Tidy, tidy, tidy

by Jeremy on 21/8/2005

in General, Photos

A dull but ultimately satisfying day, unpacking and shelving six boxes of books that have been waiting since the end of June. And then tidying up some scans of slides from Canada. Much, much duller. Waiting for my machine to deal with a 70Mb file is worse by far than watching paint dry, and makes a mockery of using Preview in Photoshop to judge by eye the impact of any fiddling. Still, the job’s done, and there’s a new set on Flickr to prove it. (More will have to wait.)

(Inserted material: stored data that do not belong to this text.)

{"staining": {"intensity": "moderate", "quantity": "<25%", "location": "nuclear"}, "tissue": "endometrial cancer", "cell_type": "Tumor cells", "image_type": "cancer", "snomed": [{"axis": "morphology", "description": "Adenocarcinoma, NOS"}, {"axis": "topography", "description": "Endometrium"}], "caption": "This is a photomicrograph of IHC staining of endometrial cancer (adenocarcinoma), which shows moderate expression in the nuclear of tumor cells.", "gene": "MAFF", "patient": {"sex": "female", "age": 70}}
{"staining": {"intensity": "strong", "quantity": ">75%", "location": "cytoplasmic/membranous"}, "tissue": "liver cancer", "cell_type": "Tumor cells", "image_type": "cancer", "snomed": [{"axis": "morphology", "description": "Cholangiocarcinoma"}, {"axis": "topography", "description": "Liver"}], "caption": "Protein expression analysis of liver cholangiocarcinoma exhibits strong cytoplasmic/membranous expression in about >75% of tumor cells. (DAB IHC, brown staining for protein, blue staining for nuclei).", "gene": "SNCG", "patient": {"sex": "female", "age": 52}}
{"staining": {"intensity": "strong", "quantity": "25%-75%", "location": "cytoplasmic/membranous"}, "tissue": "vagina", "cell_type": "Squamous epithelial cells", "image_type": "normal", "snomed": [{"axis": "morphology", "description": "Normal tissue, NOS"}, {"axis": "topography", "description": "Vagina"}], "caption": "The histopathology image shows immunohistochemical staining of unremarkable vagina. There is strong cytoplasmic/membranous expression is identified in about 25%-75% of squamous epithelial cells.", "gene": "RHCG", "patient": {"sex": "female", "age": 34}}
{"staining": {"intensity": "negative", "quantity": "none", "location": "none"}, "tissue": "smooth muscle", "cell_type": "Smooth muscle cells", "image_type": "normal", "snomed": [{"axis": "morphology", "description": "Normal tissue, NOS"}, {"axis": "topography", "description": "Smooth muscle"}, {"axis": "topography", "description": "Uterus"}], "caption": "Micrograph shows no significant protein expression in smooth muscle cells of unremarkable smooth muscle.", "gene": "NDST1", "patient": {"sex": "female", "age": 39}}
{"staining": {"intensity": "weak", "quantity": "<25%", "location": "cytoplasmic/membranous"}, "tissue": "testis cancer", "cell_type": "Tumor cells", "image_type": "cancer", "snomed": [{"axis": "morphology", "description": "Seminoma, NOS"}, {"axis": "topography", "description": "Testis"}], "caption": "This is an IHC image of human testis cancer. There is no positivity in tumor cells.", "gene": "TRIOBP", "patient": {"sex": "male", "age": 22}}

Flickr is impressive, no doubt, but there’s one thing that annoys the hell out of me: re-ordering. You have to upload in reverse chronological order if you want the Photostream to appear in the correct order. And re-ordering the images in a set is a right pain, dragging each one but having to stay within the confines of the silly little scrolling window. I realize why it is hard — because the image is given its unique Flickr number as it is uploaded — but how hard would it be to enable decent control over the order of photos in the Photostream?

1 comment

Neddie August 23, 2005 at 6:14 pm

I’m not a Flickr member, so I can’t see what it is you’re talking about, but I design things like this for a living for a Giant Internet Service Provider I imagine you’ve heard of, so I can take a stab at it.

The guys who designed the interface were the guys who built the interface. Coders, not designers. They aren’t trained or even particularly interested in Human Factors Engineering, and they didn’t approach the design with sympathy for you or your needs in mind. They had an assignment — build a photo-upload interface. In the fulfillment of this brief they solved a few very large problems and failed to solve a number of small-but-significant ones — reordering images, for example. They built an interface that worked well for its primary purpose, but then they had to retrofit a lot of bad solutions when the flaws started appearing in the original design. Probably there was a time crunch too. There always is.

These problems, they reason, will be solved in Version Two. Which, of course, will never exist.

In short, they didn’t think ahead very well, didn’t diagram out interactivity, didn’t puzzle over usability issues before they started banging out a prototype. Happens all the time.

Also, they assume you’re 25 years old, have been using computers since you were 8, and have the manual dexterity and acuity of vision of a 25-year-old Flash programmer. And the patience of a saint.